SQLiteTransaction t1 = connection.CreateTransaction();
SQLiteTransaction t2 = connection.CreateTransaction();
SQLiteTransaction t3 = connection.CreateTransaction();
t2.Commit();
// Actual transaction level == 1 (due to implicit t3.Commit() done by SQLite)
// SQLiteConnection._transactionLevel == 2


In fact, it's not easily possible to correctly track the current transaction nesting level of SQLite. Luckily, we don't have to. All we need to know is whether we're on the top level or not - hence the check for SQLiteConnection._transactionLevel == 0 in the SQLiteTransaction constructor.

Since SQLiteConnection._transactionLevel may contain incorrect values, I strongly suggest to remove it, and to replace it by a boolean SQLiteConnection._hasOpenTransaction member or so. This will just make the code a lot cleaner.

From an algorithmic point of view, the current implementation should be good, however.
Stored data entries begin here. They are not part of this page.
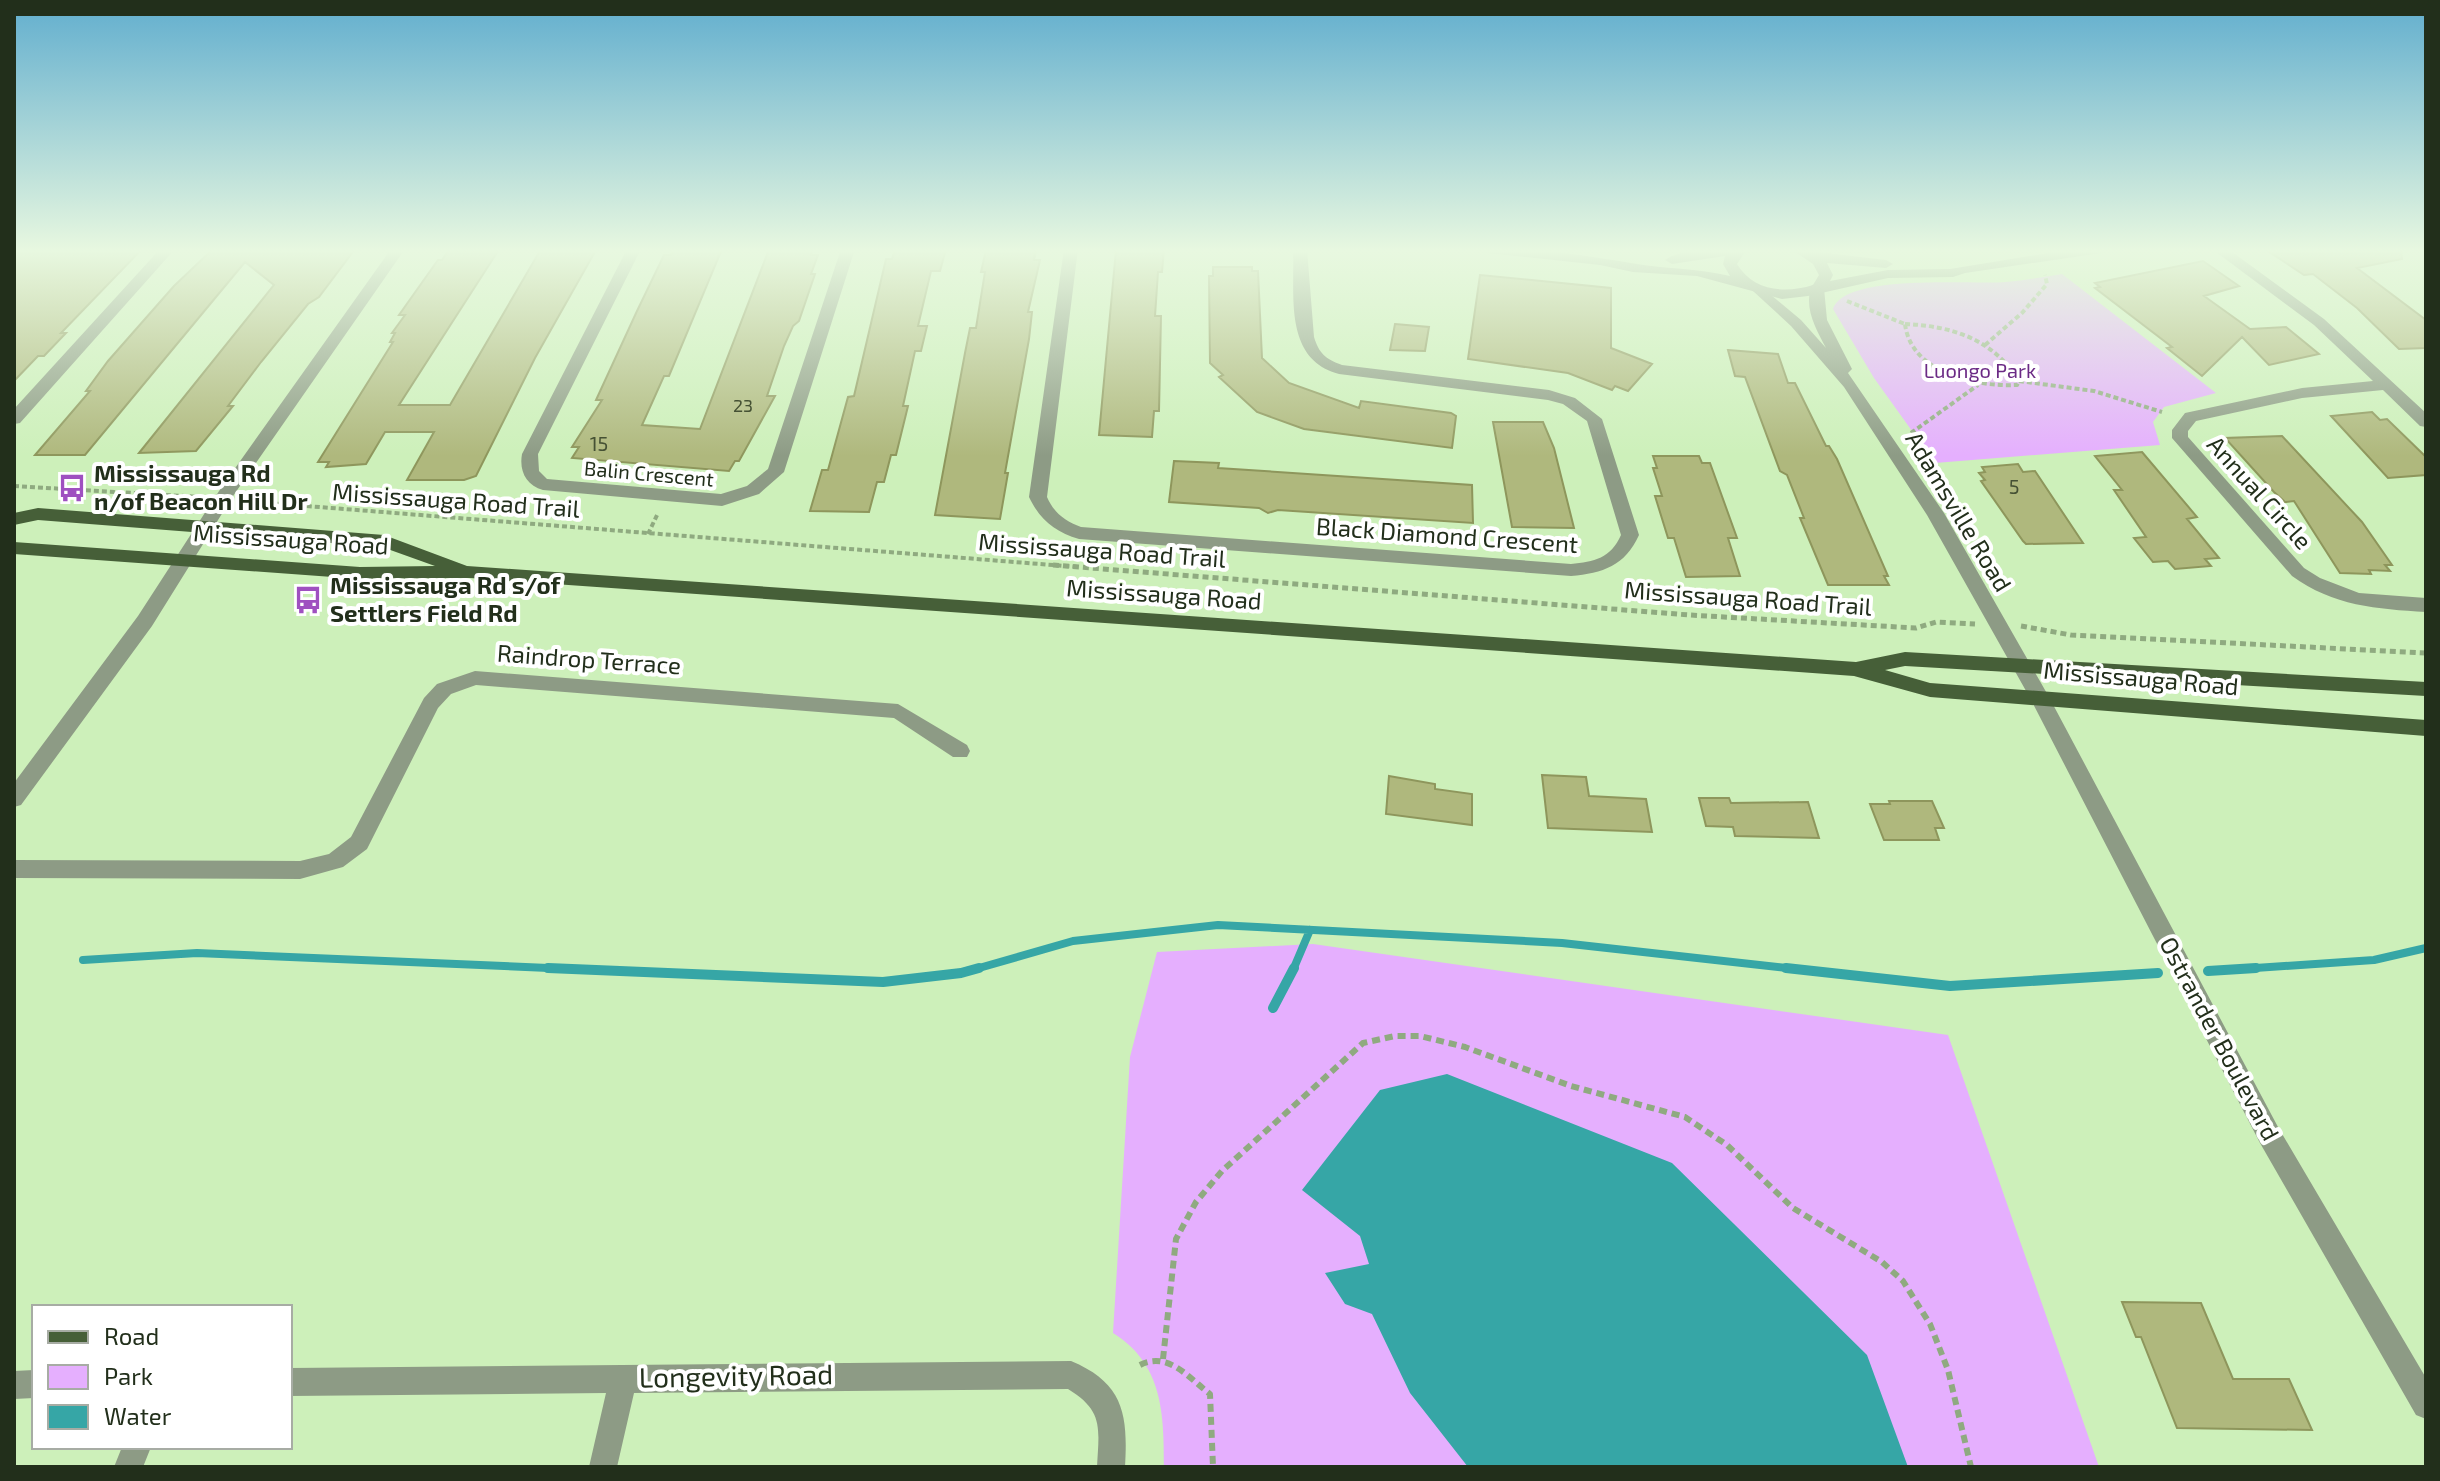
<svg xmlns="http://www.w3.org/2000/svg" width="2440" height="1481" font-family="'Exo 2',sans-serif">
<rect width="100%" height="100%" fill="#cdf0ba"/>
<!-- green -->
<path fill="#e5affe" d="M2062,274l154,119 -52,14 -11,15 7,23 -225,18 -61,-85 -41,-69c12,-36 139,-24 173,-27 19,-2 37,-5 56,-8z
M1313,944l635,91 151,432h-935c0,-53 -1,-103 -51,-134l17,-276 27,-105z"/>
<!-- water -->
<path fill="#36a6a6" d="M1447,1074l225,89 195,192 41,112h-440l-58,-74 -38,-79 -27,-10 -20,-31 44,-9 -9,-28 -58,-46 78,-100z"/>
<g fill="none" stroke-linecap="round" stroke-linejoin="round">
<!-- stream-far1 -->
<path stroke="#36a6a6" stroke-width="8" d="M83,960l114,-7 398,17
M972,970l101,-29 145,-16 344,18 242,27
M1293,970l17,-40
M2226,970l148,-10 52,-12"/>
<!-- stream -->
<path stroke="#36a6a6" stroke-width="10" d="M548,968l335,14 78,-9 18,-5
M1786,968l164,18 208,-13
M2208,971l48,-3
M1273,1008l21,-40"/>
</g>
<!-- building -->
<path fill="#afb87d" stroke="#8e965c" stroke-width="2" d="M14,249h128l-81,84h5l-22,23h-6l-24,25z
M213,249h142l-36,48 -11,7 -47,58 -33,44h5l-37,45 -57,2 135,-168 -29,-23 -160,193h-50l55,-64h-4l22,-30 66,-75z
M541,249l55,1 -61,108 -59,118 -12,4h-57l27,-48h-49l-19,32 -40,3 3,-5h-11l75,-120h-3l5,-9h-3l13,-18h-6l39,-55h4l6,-9h50l-99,154h51z
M673,249h49l-53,127h-5l-22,49 58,4 68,-177 6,-3h39l-2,6h7l-7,19h4l-16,47 -6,5 -9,20 -17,50h8l-36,65h-4l-6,10 -157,-13 7,-11h-7l30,-47h-6l41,-89 27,-56h7z
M895,249h51l-6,22h-9l-13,55h9l-6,25h-6l-12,55h5l-12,49h-5l-7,27h-7l-8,30 -59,-1 12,-41h6l20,-73 6,-1 32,-137h6z
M1164,249l-2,23h-4l-3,44h6l-2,95h-5l-2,26 -53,-2 17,-185z
M2265,249h136l1,10 -45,9 69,52v28l-27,1 -42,-41 -44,-34 -9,1z
M986,250h50l-2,10h6l-12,52h4l-3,27 -24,134h3l-8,46 -65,-4 30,-162 5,-25h6l9,-56h-4z
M2203,261l36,25 -35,10 46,33 36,-2 33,27 -50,11 -27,-28 -40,39 -35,-28 5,-1 -77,-59 5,-1 -5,-4z
M1213,267h39v4h6l4,87 27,25 70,25 2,-7 90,12 5,3 -4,32 -148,-19 -47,-17 -38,-35 4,-2 -13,-12 -1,-87h4z
M1480,275l131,13v60l41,16 -24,27 -13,-5 -3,4 -44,-17 -100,-14z
M1395,324l34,3 -4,24 -35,-1z
M1728,350l50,4 10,29h7l31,63h3l8,13 51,117h-4l5,9h-61l-28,-67h4l-17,-43 -7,-4 -35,-94 -10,-1z
M2372,412l8,8 7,-1 39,38v18l-38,3 -57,-62z
M1493,422h50l11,26 20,80 -62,-1z
M2282,436l80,86 30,43h-7l5,6 -21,-1 2,4 -31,-1 -46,-72 -9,1 -11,-10 -49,-54z
M2142,452l55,65 -10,2 32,39 -14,1 6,7 -36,3 -7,-8 -15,1 -19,-24 12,-1 -32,-47h8l-27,-34z
M1653,456h46l3,7h8l27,75h-9l12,38 -54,1 -12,-39h-6l-13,-42h7l-9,-28h4z
M1174,461l45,2 -1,5 254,17 1,38 -195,-13 -10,3 -9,-5 -90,-6z
M2018,464l5,8 12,-1 48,72 -57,1 -3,-3 -42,-60 4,-1 -6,-7 6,-1 -3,-5z
M1542,775l44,2 3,19 57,3 6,33 -104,-4z
M1389,776l46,8v5l37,5v31l-86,-11z
M1699,798h30l2,5 77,-1 11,36 -84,-2 -2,-9 -27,-1z
M1889,801h43l12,27h-9l4,12h-55l-14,-36h20z
M2122,1302l79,1 32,76h56l23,51 -135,-2 -36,-91h-5z"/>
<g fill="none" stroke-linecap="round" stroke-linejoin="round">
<!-- path-far2 -->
<path stroke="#8faa80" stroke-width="4" stroke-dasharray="5 3" stroke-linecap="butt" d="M1847,301l58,23
M1905,324c47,2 88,15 114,57l-2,4c-42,2 -106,-12 -112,-61z
M1985,345l37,-32 25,-29 -2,-9
M2019,381l75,10 68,21
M1911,433l67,-48
M14,486l187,11
M243,501l835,66
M648,534l10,-21"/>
<!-- path-far1 -->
<path stroke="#8faa80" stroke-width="5" stroke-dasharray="6 4" stroke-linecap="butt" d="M1053,565l636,50 227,13 20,-6 39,2
M2021,626l50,9 355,18"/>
<!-- path -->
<path stroke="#8faa80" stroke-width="6" stroke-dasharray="8 5" stroke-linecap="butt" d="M1163,1359l13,-120 20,-37 26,-31 141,-128 32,-7h25l45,11 106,39 114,31 42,28 66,63 89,54 21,19 27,43 18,46 23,97
M1140,1365c28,-14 48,12 70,29l3,73"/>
<!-- minor -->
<path fill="#8d9b85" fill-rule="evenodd" d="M160,249h15l-155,174 -6,1v-15z
M391,249h14l-172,247 -81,130 -131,179 -7,2v-24l124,-167 83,-128z
M627,249h14l-103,205 1,17 8,8 174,15 26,-8 21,-17 73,-220h14l-71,223 -25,22 -37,12 -179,-16c-17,-5 -24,-19 -21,-36z
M1064,249h14l-31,248c7,16 18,24 34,30l490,37c23,-2 40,-6 50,-29l-34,-114 -24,-17 -15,-4 -209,-26c-56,-15 -44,-79 -46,-125h14l7,88c5,16 11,22 28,28l207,25 26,8 27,21 37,116c-14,31 -36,38 -68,41l-492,-37c-24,-7 -39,-19 -50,-42z
M2212,249h16l96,70 102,94v14l-6,-1 -37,-36 -81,8 -106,23 -8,10v6l116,131 16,10 39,15 67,5v14c-49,-3 -93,-6 -134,-36l-120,-138v-8l13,-17 117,-25 71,-7 -59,-56z
M1758,284l43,36 25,28c-10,-19 -23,-41 -14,-63l5,-1 7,4 3,32 25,49 -4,4 96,140 105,184 229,430 148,251v41l-10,-4 -156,-272 -230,-445 -103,-183 -83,-128 -53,-61 -38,-35 -2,-3z
M475,671l423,33 69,41 3,6 -3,6h-14l-59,-39 -418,-33 -25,9 -13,14 -71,141 -24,18 -43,12 -286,-1v-18l286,1 29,-7 22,-17 73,-139 13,-14z
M1071,1361c53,22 57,54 54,106h-28c2,-39 7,-56 -29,-78l-434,4 -17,74h-28l17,-74 -316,3v-28z
M34,1370v28l-20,1v-28z
M122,1447h29l-8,20h-29z"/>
<!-- tertiary -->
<path fill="#8d9b85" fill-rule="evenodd" d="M1481,249c51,-2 100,6 150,14 33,6 66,5 99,13l-7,-12 2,-8 -53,8 -7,-4c16,-12 61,-11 82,-11l-10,15c16,27 48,30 76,21l6,-10 -6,-11 -22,-15 95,11 7,4 -7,4 -59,-5 6,12 -3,6 58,-11 62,-1 123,-20h35l-7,4 -136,20 -12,4 -65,1 -80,18 -26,3 -85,-23 -64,-4 -33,-7 -112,-12z"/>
<!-- primary -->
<path fill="#465f38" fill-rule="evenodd" d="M38,508l346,27 83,31 1389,96 49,-10 521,30v14l-521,-30 -20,4 45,13 496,37v16l-496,-39 -76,-21 -1384,-98 -110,1 -346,-25v-12l346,25 75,-1 -53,-19 -344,-27 -24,5v-12z"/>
</g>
<!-- sky -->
<linearGradient id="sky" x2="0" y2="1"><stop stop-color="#61aece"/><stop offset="0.55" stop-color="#e8f8e0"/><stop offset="1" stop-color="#e8f8e0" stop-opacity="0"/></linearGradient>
<rect width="2440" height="456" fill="url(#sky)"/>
<!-- icons -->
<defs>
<symbol id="bus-bare" viewBox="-9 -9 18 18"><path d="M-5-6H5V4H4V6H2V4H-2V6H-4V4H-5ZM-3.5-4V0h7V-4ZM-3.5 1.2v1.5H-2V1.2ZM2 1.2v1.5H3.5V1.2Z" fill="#9f50c0" stroke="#fff" stroke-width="2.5" paint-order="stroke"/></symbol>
</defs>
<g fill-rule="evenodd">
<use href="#bus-bare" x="52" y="468" width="40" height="40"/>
<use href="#bus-bare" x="288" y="580" width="40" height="40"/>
</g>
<g text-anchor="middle" stroke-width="8" stroke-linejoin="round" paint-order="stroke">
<!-- far-number labels -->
<g font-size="18" fill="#455134">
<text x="743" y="412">23</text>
</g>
<!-- far-park labels -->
<g font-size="20" fill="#6b2a85" stroke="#fff">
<text x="1980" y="378">Luongo Park</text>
</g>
<!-- number labels -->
<g font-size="20" fill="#455134">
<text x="599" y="451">15</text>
<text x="2014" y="494">5</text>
</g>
<!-- far-street labels -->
<g font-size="20" fill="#222f1b" stroke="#fff">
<text transform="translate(649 474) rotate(5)" y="7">Balin Crescent</text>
</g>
<!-- poi labels -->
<g font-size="24" font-weight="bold" fill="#222f1b" stroke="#fff" text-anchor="start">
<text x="94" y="482">Mississauga Rd<tspan x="94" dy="28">n/of Beacon Hill Dr</tspan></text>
<text x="330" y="594">Mississauga Rd s/of<tspan x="330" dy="28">Settlers Field Rd</tspan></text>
</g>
<!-- street labels -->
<g font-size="24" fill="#222f1b" stroke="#fff">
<text transform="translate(2259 493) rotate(48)" y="8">Annual Circle</text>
<text transform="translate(456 501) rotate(4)" y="8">Mississauga Road Trail</text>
<text transform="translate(1958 512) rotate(59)" y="8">Adamsville Road</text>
<text transform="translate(1447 536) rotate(4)" y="8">Black Diamond Crescent</text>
<text transform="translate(291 540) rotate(4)" y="8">Mississauga Road</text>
<text transform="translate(1102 551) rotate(4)" y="8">Mississauga Road Trail</text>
<text transform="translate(1164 595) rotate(4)" y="8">Mississauga Road</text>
<text transform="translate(1748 599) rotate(4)" y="8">Mississauga Road Trail</text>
<text transform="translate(589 660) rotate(4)" y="8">Raindrop Terrace</text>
<text transform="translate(2141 679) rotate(5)" y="8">Mississauga Road</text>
<text transform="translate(2219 1039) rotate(62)" y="8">Ostrander Boulevard</text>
</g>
<!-- near-street labels -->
<g font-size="28" fill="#222f1b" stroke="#fff">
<text transform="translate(736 1376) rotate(-1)" y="10">Longevity Road</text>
</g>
</g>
<!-- border -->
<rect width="2440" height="1481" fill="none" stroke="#222f1b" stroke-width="32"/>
<!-- legend -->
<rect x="32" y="1305" width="260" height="144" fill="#ffffff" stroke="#a7aca4" stroke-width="2"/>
<rect x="48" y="1331" width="40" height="12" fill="#465f38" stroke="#a7aca4" stroke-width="2"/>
<text x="104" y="1345" font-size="24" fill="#222f1b">Road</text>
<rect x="48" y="1365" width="40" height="24" fill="#e5affe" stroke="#a7aca4" stroke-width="2"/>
<text x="104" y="1385" font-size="24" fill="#222f1b">Park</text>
<rect x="48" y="1405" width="40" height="24" fill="#36a6a6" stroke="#a7aca4" stroke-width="2"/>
<text x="104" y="1425" font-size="24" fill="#222f1b">Water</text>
</svg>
mistachkin added on 2016-11-04 02:06:31:
I've decided to minimize the potential for breaking applications of the existing
transaction semantics by making nested transactions opt-in via a new connection
flag, "AllowNestedTransactions".

There are still some changes that are visible to applications, most notably the
fact that SQLiteTransaction is now an unsealed class; however, it does keep the
underlying database semantics identical, with the exception of now throwing an
exception if a nested transaction is attempted without the new connection flag
enabled.

mistachkin added on 2016-11-17 19:31:48:
After discussing this issue with the rest of the team, the decision has been made
to retain the existing (broken) behavior for nested transactions.  This behavior
is specifically tested for by the legacy test suite (i.e. "test.exe").  This seems
to strongly indicate that changing this behavior at this point would be a severe
break with backward compatibility.

To opt-in to the new (fixed) nested transaction behavior, please use the new
connection flag, "AllowNestedTransactions".

mistachkin added on 2016-11-17 20:31:30:
The changes described are now on trunk, via check-in [f73c069fb9089a6e].